Part 1 of this article ‘The taming of emotions‘ described how in the West during the middle ages, the first guild associations struggled to discipline our more spontaneous and fierce impulses. In later centuries our early industrialists experienced great difficulty to control violence, abuse of alcohol, raving, obscene language and sexual intercourse in their factories. In our days these impulses, or rather their more offensive and outrageous manifestations, may have been tamed but what happened with the underlying drives and emotions. What happened with jealousy, disappointment, triumph, anger, sexual attraction, resentful gossip and power games? Have modern offices and factories now become graveyards of emotional tranquility and neutrality?
Forms of communication between people are related to changing relations of power and dependency. The interdependency networks existing today force us to develop more informal manners (Elias, 1994; Wouters, 1986). One might speak of being forced into the informal. Paradoxically this more informal behavior makes higher demands on our control than the more standardized behaviors which were once linked with the hierarchy. It presupposes such a degree of natural self-control, that more spontaneous and direct behavior becomes possible without the risk of losing all restraints or clamming up. This applies to many areas of social interaction. Elias describes the very conventional ritual which regulated relationships between men and women in the early twentieth century. This ceremonial has lost its function of guidance and external constraint. So, no fixed ritual to provide security; the burden of shaping life together lies on the shoulders of the individuals concerned. This demands a more complicated management of affect and behavior. Elias quotes Time Magazine when describing the resulting insecurity.
“A man seated on the downtown bus might endure agonies of self-examination before offering his seat to a woman. The male has to learn to size up the female by age, education and possibly ferocity of feminism before opening a door for her: would the courtesy offend her? It makes for ambiguity: if a man studiously refuses to open a door for a women, is he sexually liberated? Or just an ill-bred slob?” (Elias, 1996, p. 37)
This informalization brings with it stronger demands on one’s own judgment and responsibility. Will this informalization lead an undisciplined mess? In some parts of our society this will be the case but in situations where people are compelled to sustain regular working relationships the development towards stronger discipline and stricter standards goes on. A few examples of behavioral standards in the office:
‘Never, ever come into a place in a hurry. Better to walk in cool and collected and be ten minutes late, than being on time and out of breath. Panting indicates: this person does not have his affairs under control’.
‘Whatever you do, don’t take too many notes. Writing a lot indicates: this person is afraid to forget things. Or: this person has no authority, he/she has to report back in detail’.
‘Watch for the man whose eyes wander to an attractive secretary during important meetings, he’s vulnerable’.
This is according to a column on the do’s and don’ts of organizational behavior in a business magazine. Detailed, and actually quite sharp rules of conduct and at the same time relaxed and informal behavior, is that combination possible? Apparently it is! We see here a being forced into the informal, including (albeit in a different way than in the past) various ‘small’ showdowns between people to demonstrate that they understand, that they belong. Status competition is often the driving force behind changes in organizational behavior.

## Short exercise
Condense the paragraph in the article on taming emotions above that opens with "Forms of communication between people" into no more than four sentences, keeping its main points.

## Supplied records

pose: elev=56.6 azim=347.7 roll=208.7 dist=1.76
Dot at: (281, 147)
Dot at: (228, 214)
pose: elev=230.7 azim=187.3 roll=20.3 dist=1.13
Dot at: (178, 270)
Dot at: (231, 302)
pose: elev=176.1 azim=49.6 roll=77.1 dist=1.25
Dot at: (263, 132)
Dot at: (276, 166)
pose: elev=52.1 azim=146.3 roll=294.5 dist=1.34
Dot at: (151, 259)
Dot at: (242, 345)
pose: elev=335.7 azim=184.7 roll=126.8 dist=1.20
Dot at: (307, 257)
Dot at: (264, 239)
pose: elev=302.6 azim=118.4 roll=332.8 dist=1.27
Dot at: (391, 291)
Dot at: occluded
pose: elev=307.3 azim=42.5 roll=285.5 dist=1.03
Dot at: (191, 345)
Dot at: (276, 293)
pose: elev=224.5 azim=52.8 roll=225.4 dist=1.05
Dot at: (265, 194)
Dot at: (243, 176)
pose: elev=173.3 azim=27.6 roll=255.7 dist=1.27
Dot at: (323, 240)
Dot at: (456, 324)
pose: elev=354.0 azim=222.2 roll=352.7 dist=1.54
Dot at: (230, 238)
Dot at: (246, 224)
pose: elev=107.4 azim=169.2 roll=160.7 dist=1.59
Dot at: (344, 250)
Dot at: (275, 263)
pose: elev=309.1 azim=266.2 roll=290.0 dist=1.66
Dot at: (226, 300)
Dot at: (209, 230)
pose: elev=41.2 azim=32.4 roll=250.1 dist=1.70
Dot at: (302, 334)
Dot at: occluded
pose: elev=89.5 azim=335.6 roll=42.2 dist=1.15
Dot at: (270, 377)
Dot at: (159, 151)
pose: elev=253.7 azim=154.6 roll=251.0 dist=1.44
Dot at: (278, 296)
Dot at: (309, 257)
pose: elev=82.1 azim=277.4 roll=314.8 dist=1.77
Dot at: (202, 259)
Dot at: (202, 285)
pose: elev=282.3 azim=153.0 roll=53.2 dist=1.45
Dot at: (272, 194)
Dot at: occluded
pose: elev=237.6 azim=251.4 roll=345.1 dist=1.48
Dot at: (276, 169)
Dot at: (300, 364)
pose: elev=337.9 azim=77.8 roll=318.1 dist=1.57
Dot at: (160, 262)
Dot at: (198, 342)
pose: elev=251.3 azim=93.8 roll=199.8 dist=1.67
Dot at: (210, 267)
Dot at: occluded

## Output of the exercise
Forms of communication shift with changing relations of power and dependency, and today's interdependency networks push people toward more informal manners (Elias, 1994; Wouters, 1986). Paradoxically, this informality demands more self-control than the standardized behaviors once tied to hierarchy, because spontaneous and direct behavior must be possible without losing all restraint or clamming up. Elias illustrates this with the highly conventional ritual that governed relations between men and women in the early twentieth century. That ritual no longer guides or constrains, so individuals must shape their life together themselves, which requires more complicated management of affect and behavior, and Elias quotes Time Magazine to describe the resulting insecurity.